24 October 2011

The Baking Aisle (or, How I Learned the Italian Word for Baking Soda)


The typical baking aisle in Italy is quite different from those in the US.  While there are a few “mixes” on offer, they tend to be for pane di spagna or a chocolate “torta”.   There are no cans of frosting. The baking powder is not sold separately, but rather in a sachet  of “lievito per dolci” and tends to include vanilla and other ingredients.  Chocolate chips are available everywhere, in little 50 g tubs and sometimes you’ll see a big box of them.  There are a few choices for candied citron, a couple of varieties of sprinkles, some marzipan blocks and various  specific “farina”: for bread & salty treats, for “dolci”, chickpea flour, chestnut flour, the odd box of almond flour come fall.  Some crappy vials of vanilla or almond flavoring that must be shaken out one drop at a time (difficult when a recipe calls for a teaspoon, no?).  I’m guessing, but it seems the creative baker doesn’t exist in Italy.  Instead, the place is filled with people making the tried and true recipes. Crostada this, torta that.

(I was shocked the other afternoon when the waitress at our Friday lunch spot said they had carrot cake.  I was like, “Huh?!”, as in, “People make that here?!”  It didn’t translate.

She proceeded to give me the ingredients, “Carrots, walnuts, flour, egg.”  Like, “Duh, Americana. Cake. With carrots and walnuts”   F. tried to explain, “Like pane di spagna with carrot.” Thankfully, it arrived without the cream cheese frosting.  I might’ve fallen off my chair.)

Anyway, the baking aisle rarely has baking soda.  I knew this going in.  They often keep it in the aisle with the cleaning products.  I was on a mission to make muffins.  For  one of the towns three bakers.  See, he honeymooned in NY and was going on and on about everything he ate there that he couldn’t eat here.  A hot dog from a street vendor, eggs with bacon (“pancetta!, but thin & crunchy!”), a good hamburger as big as your head!  A big cup of coffee, in a to-go cup with which he could warm his hands as he walked down the street. And with  which he could eat a big muffin!  

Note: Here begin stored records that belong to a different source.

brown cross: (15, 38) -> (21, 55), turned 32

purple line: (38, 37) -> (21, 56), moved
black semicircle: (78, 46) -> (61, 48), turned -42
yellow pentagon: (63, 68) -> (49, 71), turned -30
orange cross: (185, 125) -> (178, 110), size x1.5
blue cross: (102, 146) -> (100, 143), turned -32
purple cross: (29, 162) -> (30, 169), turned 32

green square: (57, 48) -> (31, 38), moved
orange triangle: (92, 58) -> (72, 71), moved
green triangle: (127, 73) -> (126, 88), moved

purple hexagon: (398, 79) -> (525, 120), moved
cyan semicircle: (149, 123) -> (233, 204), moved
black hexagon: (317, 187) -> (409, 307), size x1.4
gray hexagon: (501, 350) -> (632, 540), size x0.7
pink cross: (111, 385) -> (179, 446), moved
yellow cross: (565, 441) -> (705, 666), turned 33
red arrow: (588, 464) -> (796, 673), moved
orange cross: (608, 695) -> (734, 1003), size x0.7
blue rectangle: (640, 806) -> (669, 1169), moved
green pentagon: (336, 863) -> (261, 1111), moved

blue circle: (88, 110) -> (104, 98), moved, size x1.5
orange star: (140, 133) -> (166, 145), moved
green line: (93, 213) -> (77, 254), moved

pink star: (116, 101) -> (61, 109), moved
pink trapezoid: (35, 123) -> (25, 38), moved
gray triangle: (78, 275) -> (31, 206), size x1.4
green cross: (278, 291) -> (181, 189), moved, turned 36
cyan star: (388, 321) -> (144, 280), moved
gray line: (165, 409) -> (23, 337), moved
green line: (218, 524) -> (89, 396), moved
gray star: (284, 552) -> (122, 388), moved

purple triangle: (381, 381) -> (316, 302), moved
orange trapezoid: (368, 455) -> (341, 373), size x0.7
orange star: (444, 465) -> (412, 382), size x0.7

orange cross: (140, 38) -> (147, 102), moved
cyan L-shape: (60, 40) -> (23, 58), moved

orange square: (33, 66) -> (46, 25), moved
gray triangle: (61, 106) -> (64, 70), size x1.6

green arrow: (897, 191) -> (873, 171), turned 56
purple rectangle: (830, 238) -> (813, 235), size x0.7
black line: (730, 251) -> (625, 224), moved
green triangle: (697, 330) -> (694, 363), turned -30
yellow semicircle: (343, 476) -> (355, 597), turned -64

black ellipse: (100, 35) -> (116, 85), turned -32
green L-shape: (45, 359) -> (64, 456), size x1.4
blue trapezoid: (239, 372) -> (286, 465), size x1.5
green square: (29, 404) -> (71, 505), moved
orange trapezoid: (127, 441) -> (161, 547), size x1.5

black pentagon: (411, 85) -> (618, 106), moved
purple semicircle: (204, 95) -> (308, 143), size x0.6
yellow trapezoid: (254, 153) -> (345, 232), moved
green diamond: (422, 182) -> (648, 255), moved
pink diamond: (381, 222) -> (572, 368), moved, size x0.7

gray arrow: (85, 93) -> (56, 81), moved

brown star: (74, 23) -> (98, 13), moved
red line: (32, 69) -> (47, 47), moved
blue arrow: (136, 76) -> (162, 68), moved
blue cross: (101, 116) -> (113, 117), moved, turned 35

“But, wait, “ I said.  “You have a bakery. Why you don’t make some muffins?”

“Oh,” he replied. “This is Italia.  Nobody eat them here.  You need the big coffee for the muffin!”

OK, I thought.  I’m makin’ the dude some muffins and bringing him a travel mug of American coffee.

Off I went to the Tigre across the street.  I walked up and down every aisle, including the baking aisle, on the off chance these folks kept the baking soda there.  No dice.

I circled back, between the fresh fruit and the cookies where I’d spotted one of the store’s owners.

“Di me”, (which I choose to take as some form of “tell me”) he said.

“Ummm,” I started, sure I was gonna screw it up. “Sodio di bicarbinato?”

He looked at me, confused.  He knows I’m American. Everyone does. Did he think I was speaking English?

“Biscotti?”

“No, no,”  I tried again, dragging out each syllable, trying desperately to roll my “r”s, to sound more Italian. “So-di-o di bi-carrrr-binato???”
I was convinced I had it wrong at this point, but how bad it could it be? I knew what I was looking for involved both “sodio” and “bicarbinato”.

“Corrrn flakes?” he asked.

Worse then I thought, apparently.  I could practically see the thought balloon above his head: The American girl is looking for something.  The words do not sound familiar. She did not say “hamburger” or “ketchup”.  She must want cookies, which are directly to her right.  Dio, these Americans are dumb. Or maybe cereal.  I’ve seen Seinfeld.  Corrrrn flakes are American, no?

Once more I tried.  “So. Di. O. Di. Bi CaRRRR. Bi. Na. To.”

The woman standing behind him looked at me and held in her laughter.

“Oh!”, he said, the lightbulb going on above his head.  “Bicarbinato di sodio?  For cleaning the vegetables?”

“Si si si.”  Whatever.  I put it in my dry ingredients when making muffins, you put it in a bowl with water “per pulire vedurra.”  Va bene.

“There isn’t.  Tomorrow morning.”

Oy gevalt.

And that is how I learned and willl never forget the name of baking soda in Italian.  The muffins for Massimo would have to wait.